# EXERCISE BRIEF
Using the material below, return exactly the lines between the one holding "Table 4. Simulation" and the one holding "Table 3. Dominant", inclusive, and no others.

# DATA RECORDS
● ● ●

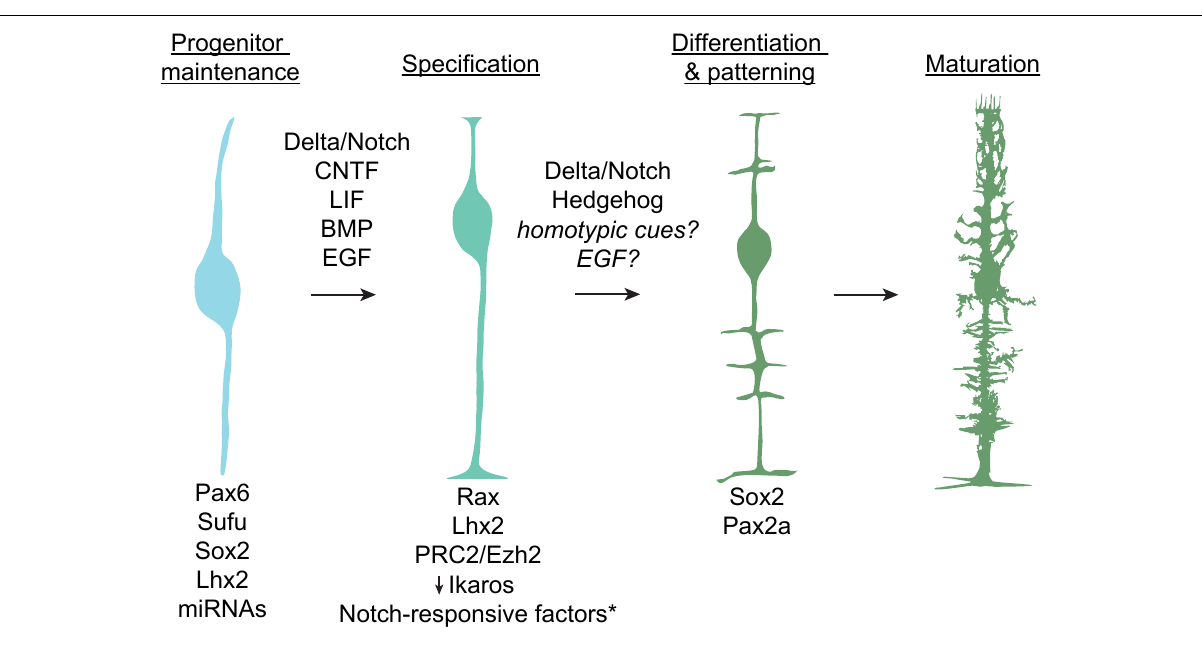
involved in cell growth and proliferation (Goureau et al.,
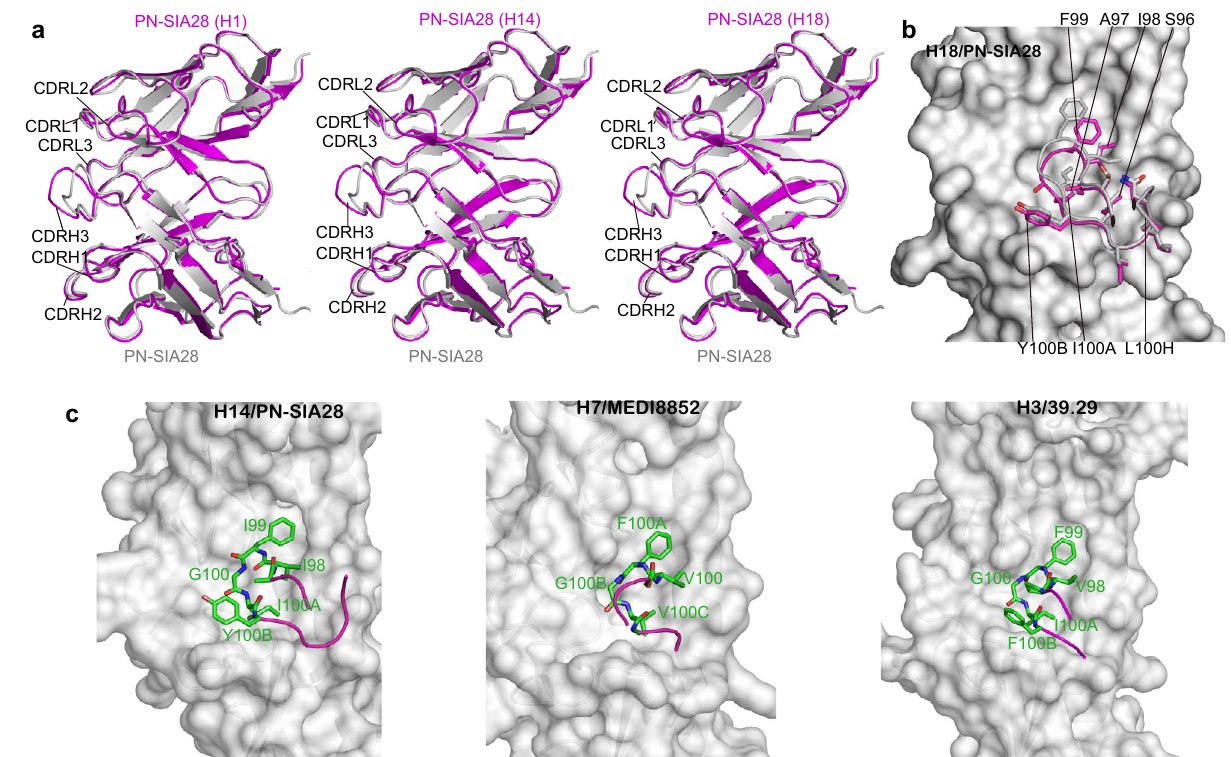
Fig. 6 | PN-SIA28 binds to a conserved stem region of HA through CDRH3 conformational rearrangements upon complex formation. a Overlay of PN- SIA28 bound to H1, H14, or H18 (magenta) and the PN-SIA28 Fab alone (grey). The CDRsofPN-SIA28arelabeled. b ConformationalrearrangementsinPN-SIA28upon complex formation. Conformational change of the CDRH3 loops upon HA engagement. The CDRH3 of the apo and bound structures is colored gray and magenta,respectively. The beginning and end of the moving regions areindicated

● ● ●

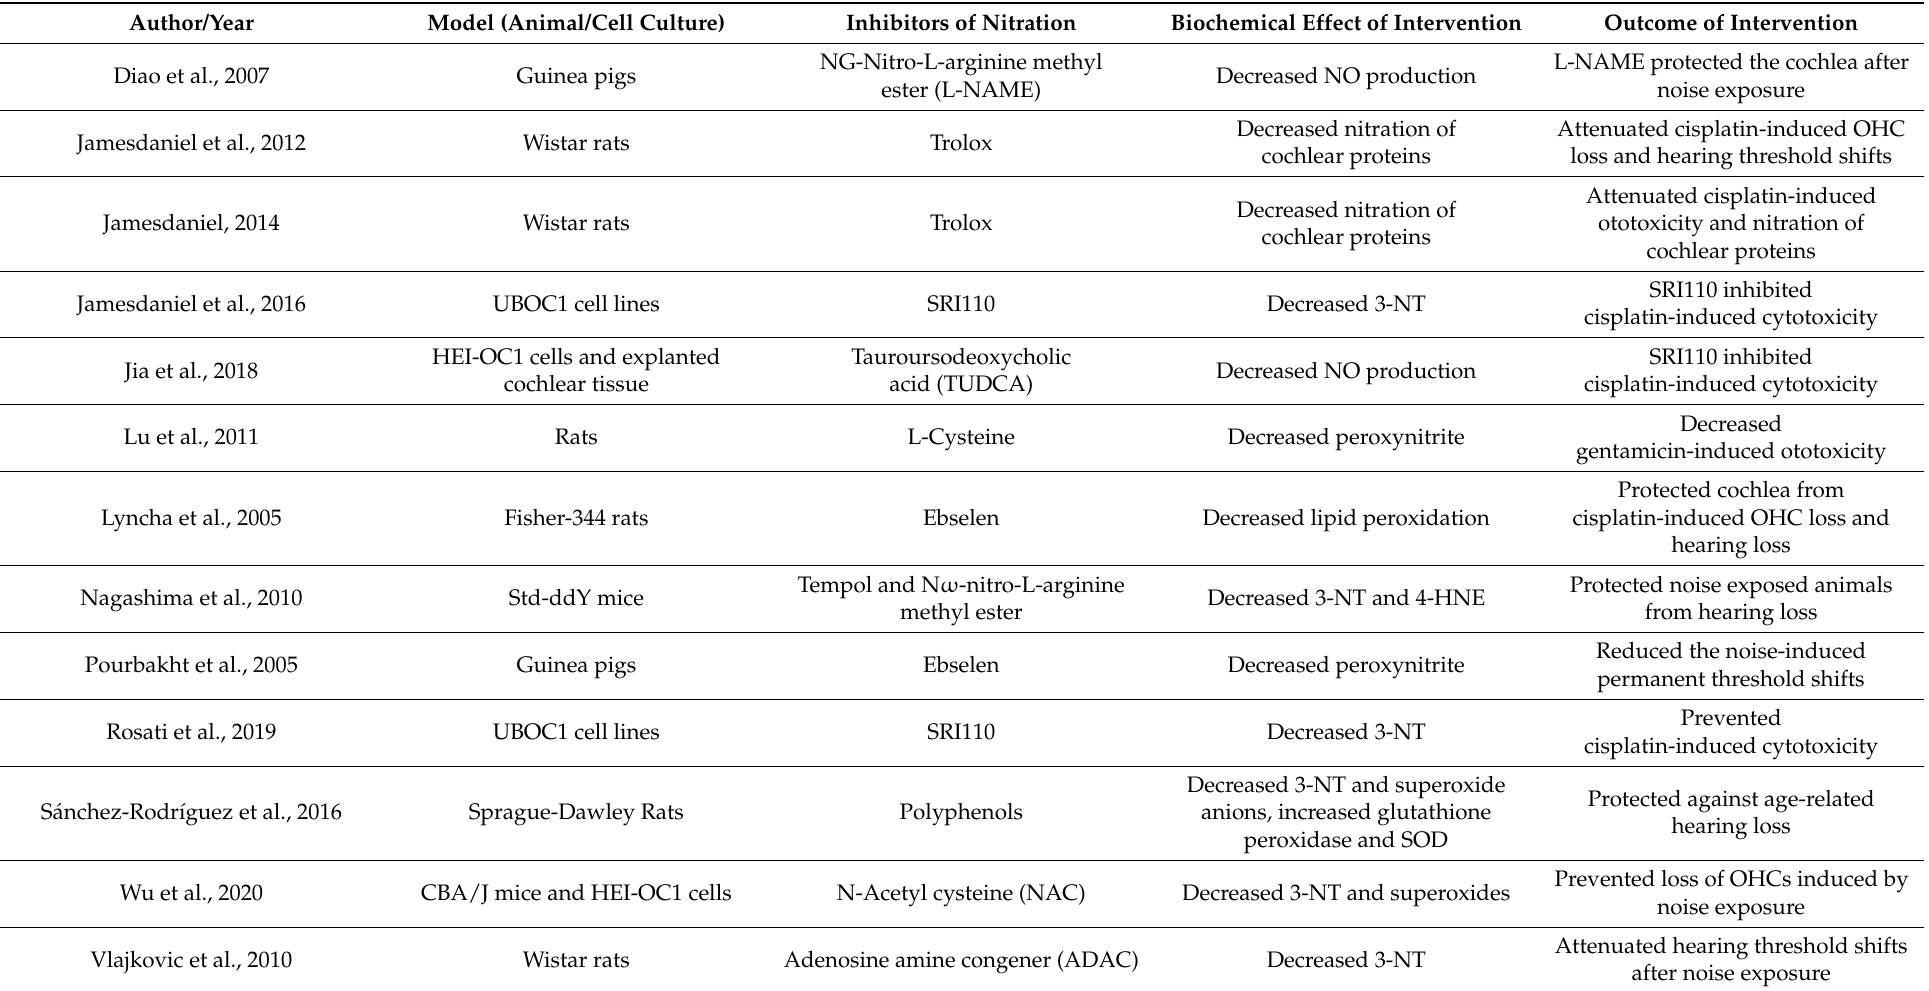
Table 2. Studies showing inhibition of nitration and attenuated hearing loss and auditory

● ● ●

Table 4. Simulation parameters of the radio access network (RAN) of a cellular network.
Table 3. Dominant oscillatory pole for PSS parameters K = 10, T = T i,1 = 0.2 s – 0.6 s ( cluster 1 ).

● ● ●

# YOUR SOLUTION
Table 4. Simulation parameters of the radio access network (RAN) of a cellular network.
Table 3. Dominant oscillatory pole for PSS parameters K = 10, T = T i,1 = 0.2 s – 0.6 s ( cluster 1 ).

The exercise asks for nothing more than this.